Solar and Battery First Set to Turn
Treatment Works Green
14 December 2020
Scottish Water Horizons has started work to install the first combined solar power and battery storage facility near Perth’s Waste Water Treatment Works at Sleepless Inch on the River Tay.
The £2 million project is Scottish Water Horizons’ largest single solar energy investment announced to date.
The renewable energy generated is expected to provide around a quarter of the electricity needed to treat water that has been used by customers all over the city, enabling it to be safely returned to the environment. 2,520 solar panels will be installed on land adjoining the treatment works, with a combined generating capacity of just over 1 Megawatt (MW).
It will be the first Scottish Water solar project to include battery storage, in the form of four vanadium flow batteries (VFBs), capable of storing up to 0.8 Megawatt-hours (MWh) of energy. The project is being developed and constructed by Scottish renewable energy solutions specialists, Absolute Solar and Wind, with the batteries supplied by manufactured by Invinity Energy Systems. It is due to go live next year.
The inclusion of battery storage will enable around 94% of the renewable power generated to be used on site, with the flow batteries charging from renewable electricity produced when the sun is at its peak and then delivering it to the site when it is most needed, any time of the day or night.
By using this solar power on site instead of exporting to the local grid, the treatment works will cut its carbon footprint by around 160 tonnes of CO2 per annum – the equivalent of offsetting 580,000 miles from the average passenger car. It will also help to reduce energy costs at the site by approximately 40% on an ongoing basis.
“Innovative projects like this not only help us reach our goal of zero emission by 2045 but also help to support the Scottish manufacturing industry, the creation of green jobs and a green recovery from COVID-19.”Environment and Climate Change Secretary Roseanna Cunningham MSP
The Invinity VS3 batteries will be assembled at the company’s manufacturing and testing facility in Bathgate, West Lothian.
Scottish Water Horizons Business Development Manager Donald MacBrayne said: “This project represents an exciting step forward in our work towards Scottish Water’s ambitious goal of achieving net zero carbon emissions by 2040.
“Perth’s waste water treatment works at Sleepless Inch is a key site for Scottish Water, serving customers across the city.
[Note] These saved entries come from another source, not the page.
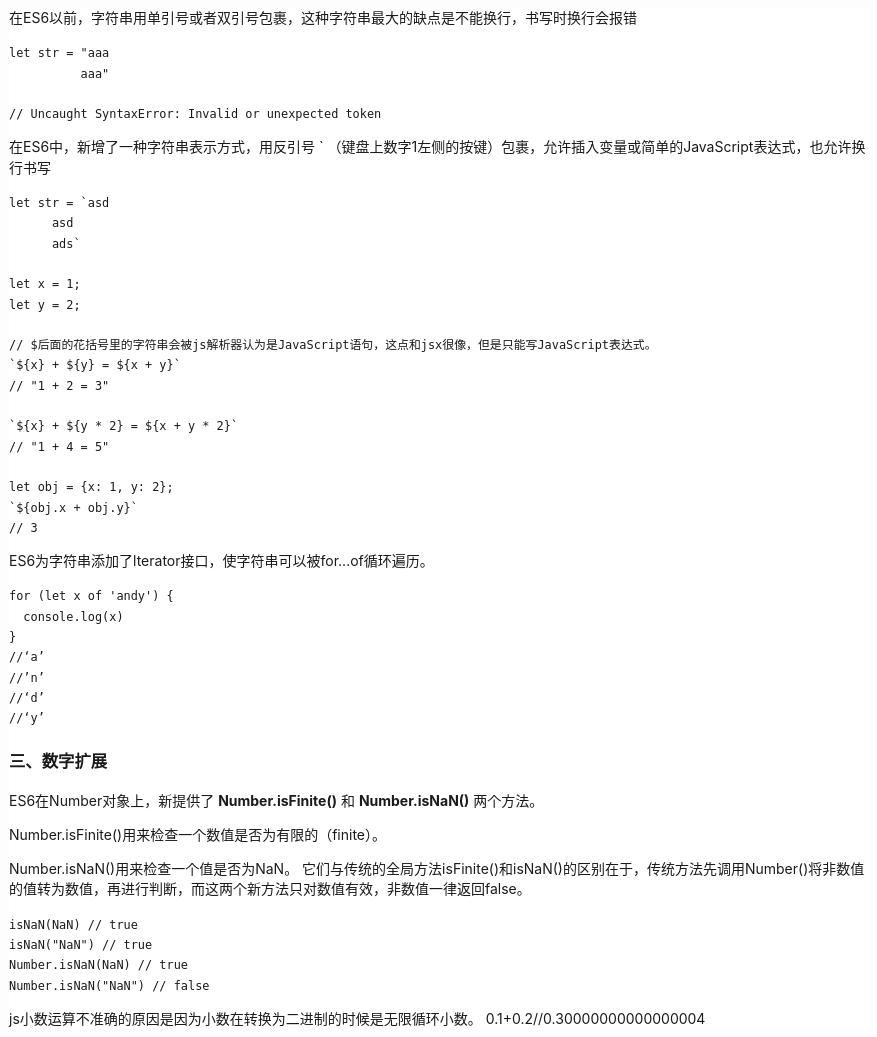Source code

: 在ES6以前，字符串用单引号或者双引号包裹，这种字符串最大的缺点是不能换行，书写时换行会报错
```
let str = "aaa
          aaa"

// Uncaught SyntaxError: Invalid or unexpected token
```
在ES6中，新增了一种字符串表示方式，用反引号 ` （键盘上数字1左侧的按键）包裹，允许插入变量或简单的JavaScript表达式，也允许换行书写
```
let str = `asd
	  asd
	  ads`

let x = 1;
let y = 2;

// $后面的花括号里的字符串会被js解析器认为是JavaScript语句，这点和jsx很像，但是只能写JavaScript表达式。
`${x} + ${y} = ${x + y}`
// "1 + 2 = 3"

`${x} + ${y * 2} = ${x + y * 2}`
// "1 + 4 = 5"

let obj = {x: 1, y: 2};
`${obj.x + obj.y}`
// 3
```
ES6为字符串添加了lterator接口，使字符串可以被for...of循环遍历。
```
for (let x of 'andy') {
  console.log(x)
}
//‘a’
//’n’
//‘d’
//‘y’
```
### 三、数字扩展
ES6在Number对象上，新提供了 **Number.isFinite()** 和
 **Number.isNaN()** 两个方法。

Number.isFinite()用来检查一个数值是否为有限的（finite）。

Number.isNaN()用来检查一个值是否为NaN。
它们与传统的全局方法isFinite()和isNaN()的区别在于，传统方法先调用Number()将非数值的值转为数值，再进行判断，而这两个新方法只对数值有效，非数值一律返回false。
```
isNaN(NaN) // true
isNaN("NaN") // true
Number.isNaN(NaN) // true
Number.isNaN("NaN") // false
```
js小数运算不准确的原因是因为小数在转换为二进制的时候是无限循环小数。
0.1+0.2//0.30000000000000004
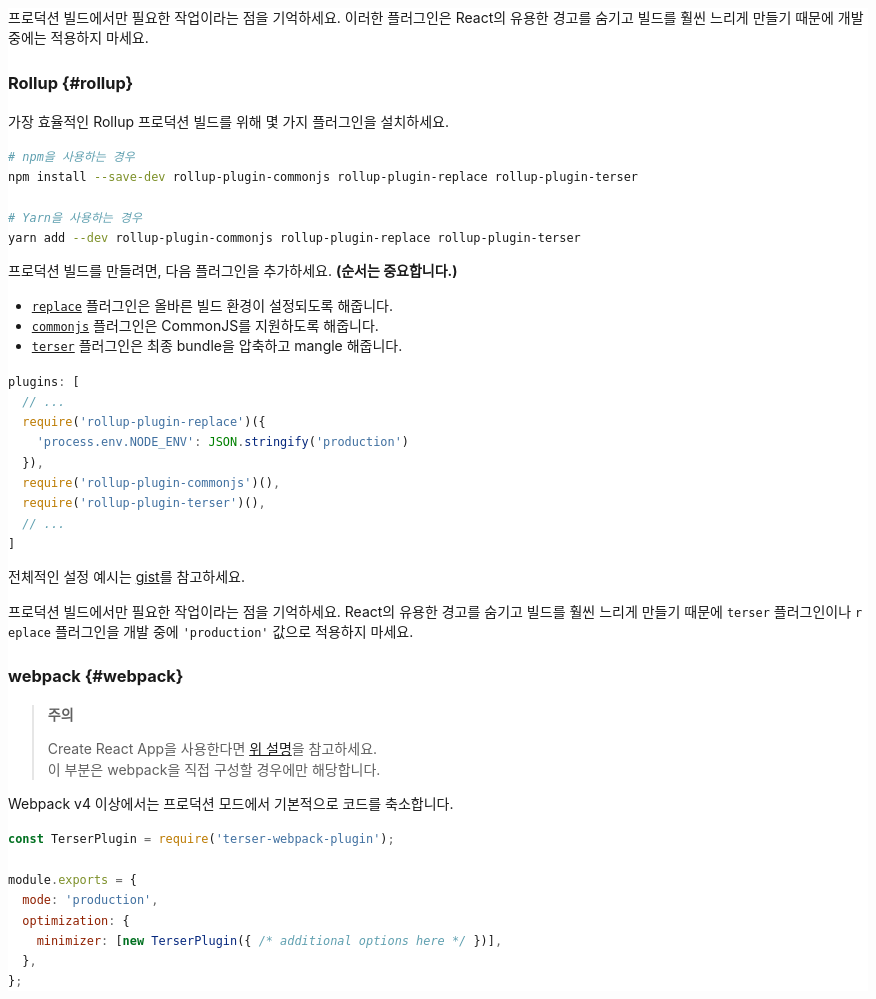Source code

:프로덕션 빌드에서만 필요한 작업이라는 점을 기억하세요. 이러한 플러그인은 React의 유용한 경고를 숨기고 빌드를 훨씬 느리게 만들기 때문에 개발 중에는 적용하지 마세요.

### Rollup {#rollup}

가장 효율적인 Rollup 프로덕션 빌드를 위해 몇 가지 플러그인을 설치하세요.

```bash
# npm을 사용하는 경우
npm install --save-dev rollup-plugin-commonjs rollup-plugin-replace rollup-plugin-terser

# Yarn을 사용하는 경우
yarn add --dev rollup-plugin-commonjs rollup-plugin-replace rollup-plugin-terser
```

프로덕션 빌드를 만들려면, 다음 플러그인을 추가하세요. **(순서는 중요합니다.)**

*  [`replace`](https://github.com/rollup/rollup-plugin-replace) 플러그인은 올바른 빌드 환경이 설정되도록 해줍니다.
*  [`commonjs`](https://github.com/rollup/rollup-plugin-commonjs) 플러그인은 CommonJS를 지원하도록 해줍니다.
*  [`terser`](https://github.com/TrySound/rollup-plugin-terser) 플러그인은 최종 bundle을 압축하고 mangle 해줍니다.

```js
plugins: [
  // ...
  require('rollup-plugin-replace')({
    'process.env.NODE_ENV': JSON.stringify('production')
  }),
  require('rollup-plugin-commonjs')(),
  require('rollup-plugin-terser')(),
  // ...
]
```

전체적인 설정 예시는 [gist](https://gist.github.com/Rich-Harris/cb14f4bc0670c47d00d191565be36bf0)를 참고하세요.

프로덕션 빌드에서만 필요한 작업이라는 점을 기억하세요. React의 유용한 경고를 숨기고 빌드를 훨씬 느리게 만들기 때문에 `terser` 플러그인이나 `replace` 플러그인을 개발 중에  `'production'` 값으로 적용하지 마세요.

### webpack {#webpack}

>**주의**
>
>Create React App을 사용한다면 [위 설명](#create-react-app)을 참고하세요.<br>
>이 부분은 webpack을 직접 구성할 경우에만 해당합니다.

Webpack v4 이상에서는 프로덕션 모드에서 기본적으로 코드를 축소합니다.

```js
const TerserPlugin = require('terser-webpack-plugin');

module.exports = {
  mode: 'production',
  optimization: {
    minimizer: [new TerserPlugin({ /* additional options here */ })],
  },
};
```
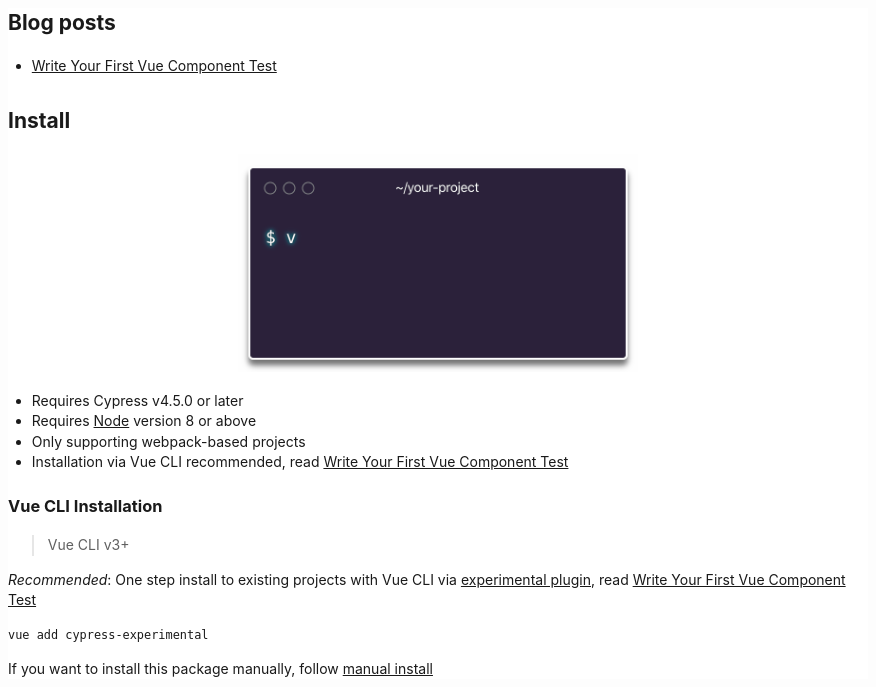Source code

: ## Blog posts

- [Write Your First Vue Component Test](https://glebbahmutov.com/blog/first-vue-component-test/)

## Install

<p align="center">
  <img src="./docs/commands.gif" width="400px" alt="Terminal typing vue add cypress-experimental"/>
</p>

- Requires Cypress v4.5.0 or later
- Requires [Node](https://nodejs.org/en/) version 8 or above
- Only supporting webpack-based projects
- Installation via Vue CLI recommended, read [Write Your First Vue Component Test](https://glebbahmutov.com/blog/first-vue-component-test/)

### Vue CLI Installation

> Vue CLI v3+

_Recommended_: One step install to existing projects with Vue CLI via [experimental plugin](https://github.com/jessicasachs/vue-cli-plugin-cypress-experimental), read [Write Your First Vue Component Test](https://glebbahmutov.com/blog/first-vue-component-test/)

```sh
vue add cypress-experimental
```

If you want to install this package manually, follow [manual install](./docs/manual-install.md)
By installing energy storage, we can go even further in our use of self-generated renewable power, while also supporting the operation of the wider electricity system.
“Perth is right at the heart of Scotland and has its own emerging ambition to become the most sustainable small city in Europe. We hope this project and Scottish Water’s continuing journey towards net zero can support that goal.”
In addition to the new photovoltaic panels and batteries, Scottish Water Horizons’ project will also include installation of electric vehicle charging facilities to support the transition of the company’s 1,600-vehicle fleet of vans and tankers away from fossil fuels towards clean electricity. The site is located close to the M90, at a key hub of the transport network.
Environment and Climate Change Secretary Roseanna Cunningham MSP said: “Congratulations to Scottish Water for transforming this facility in Perth. I hope it helps the city reach its goal of becoming the most sustainable small city in Europe. By opting for renewable power they are providing a great example to other companies and public sector bodies.
“Innovative projects like this not only help us reach our goal of zero emission by 2045 but also help to support the Scottish manufacturing industry, the creation of green jobs and a green recovery from COVID-19.”
Scottish Water Horizons has already delivered 46 solar power projects, as well as 20 wind projects, two biomass projects and a waste water heat recovery project. Scottish Water also hosts significant additional renewable generation capacity on land that it owns across Scotland.